On the defensive
Sir-- Why did the Brotherhood need to call out its members? Why could they not accept a peaceful protest of citizens who differ from them? If the faith in the Brotherhood is so firmly entrenched with the Egyptian public, they have nothing to fear, but by their actions, they have proven their fear and plan to enforce their will, accepted or not. This is not a true democracy if people are forced with violence into submission. President Morsi should condemn this action by the Brotherhood and be the president of all Egyptians, as elected.
Hope from protests
Sir-- Islamists will ruin every country they inhabit unless the people decide to get rid of all of them once and for all. Egyptians made a huge mistake voting in the Islamists. However, these protests give hope. If there is another free and fair election, maybe they will go ahead and get rid of them.
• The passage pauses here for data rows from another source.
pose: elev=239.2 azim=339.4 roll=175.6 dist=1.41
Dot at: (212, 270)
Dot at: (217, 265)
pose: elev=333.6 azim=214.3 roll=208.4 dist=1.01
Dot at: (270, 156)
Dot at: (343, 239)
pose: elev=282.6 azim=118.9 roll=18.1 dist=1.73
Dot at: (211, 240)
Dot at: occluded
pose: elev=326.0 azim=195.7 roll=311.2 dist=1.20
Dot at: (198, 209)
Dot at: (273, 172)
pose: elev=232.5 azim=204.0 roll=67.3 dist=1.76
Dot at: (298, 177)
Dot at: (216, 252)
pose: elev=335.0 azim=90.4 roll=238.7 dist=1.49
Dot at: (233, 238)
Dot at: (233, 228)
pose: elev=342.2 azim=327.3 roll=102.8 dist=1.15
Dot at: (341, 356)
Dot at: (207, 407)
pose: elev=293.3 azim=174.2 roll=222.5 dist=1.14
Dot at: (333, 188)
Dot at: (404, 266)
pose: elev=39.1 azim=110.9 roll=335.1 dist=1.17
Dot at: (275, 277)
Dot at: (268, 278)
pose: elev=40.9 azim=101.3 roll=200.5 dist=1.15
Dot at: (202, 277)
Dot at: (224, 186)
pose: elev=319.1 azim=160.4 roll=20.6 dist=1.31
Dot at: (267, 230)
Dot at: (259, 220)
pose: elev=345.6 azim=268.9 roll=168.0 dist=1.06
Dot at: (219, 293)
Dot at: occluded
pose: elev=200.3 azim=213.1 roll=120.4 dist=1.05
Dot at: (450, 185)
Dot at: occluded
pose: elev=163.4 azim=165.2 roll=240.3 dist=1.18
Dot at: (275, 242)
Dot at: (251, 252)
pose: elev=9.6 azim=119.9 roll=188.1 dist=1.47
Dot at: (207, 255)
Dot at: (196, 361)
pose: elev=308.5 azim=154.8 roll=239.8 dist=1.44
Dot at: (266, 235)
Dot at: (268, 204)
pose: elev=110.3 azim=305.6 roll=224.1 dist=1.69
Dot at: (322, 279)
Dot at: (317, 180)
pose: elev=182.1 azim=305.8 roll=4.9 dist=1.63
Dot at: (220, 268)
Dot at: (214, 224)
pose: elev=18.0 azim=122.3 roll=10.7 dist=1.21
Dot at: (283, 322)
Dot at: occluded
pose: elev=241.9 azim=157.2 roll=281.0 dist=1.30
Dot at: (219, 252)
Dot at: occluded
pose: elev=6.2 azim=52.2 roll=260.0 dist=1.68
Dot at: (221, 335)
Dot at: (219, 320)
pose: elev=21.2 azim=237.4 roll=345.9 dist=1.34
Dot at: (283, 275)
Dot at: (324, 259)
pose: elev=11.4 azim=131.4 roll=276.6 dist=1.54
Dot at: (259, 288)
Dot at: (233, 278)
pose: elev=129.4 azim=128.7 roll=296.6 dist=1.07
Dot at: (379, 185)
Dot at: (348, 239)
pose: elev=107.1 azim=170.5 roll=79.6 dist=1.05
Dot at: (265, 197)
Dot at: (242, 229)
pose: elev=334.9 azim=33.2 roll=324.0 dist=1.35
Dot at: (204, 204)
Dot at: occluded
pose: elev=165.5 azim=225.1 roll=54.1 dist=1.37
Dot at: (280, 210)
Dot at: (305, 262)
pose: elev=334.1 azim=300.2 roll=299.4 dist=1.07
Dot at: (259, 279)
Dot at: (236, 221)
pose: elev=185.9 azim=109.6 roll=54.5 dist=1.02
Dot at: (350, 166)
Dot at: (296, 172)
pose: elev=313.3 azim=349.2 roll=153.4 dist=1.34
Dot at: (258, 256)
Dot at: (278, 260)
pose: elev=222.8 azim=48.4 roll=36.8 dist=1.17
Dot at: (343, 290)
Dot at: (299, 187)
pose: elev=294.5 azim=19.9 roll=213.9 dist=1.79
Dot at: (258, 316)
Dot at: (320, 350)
The Brotherhood will die democratically and the revolution will continue.
Sir-- It appears Egyptians are not keen on the idea of going backwards thousands of years, but Morsi's Muslim Brotherhood has sunk its hooks in and established a power that will be too strong to overturn, especially if those fighting for freedom look like those throwing the stones in Tahrir Square.
Must copy Mandela
Sir-- Egyptians will soon regret that Mubarak is gone, when stability was normal and tourism, where many work, was flourishing. If Morsi does not emulate Nelson Mandela of South Africa, his name will be in history as the leader of the complete downfall of Egypt.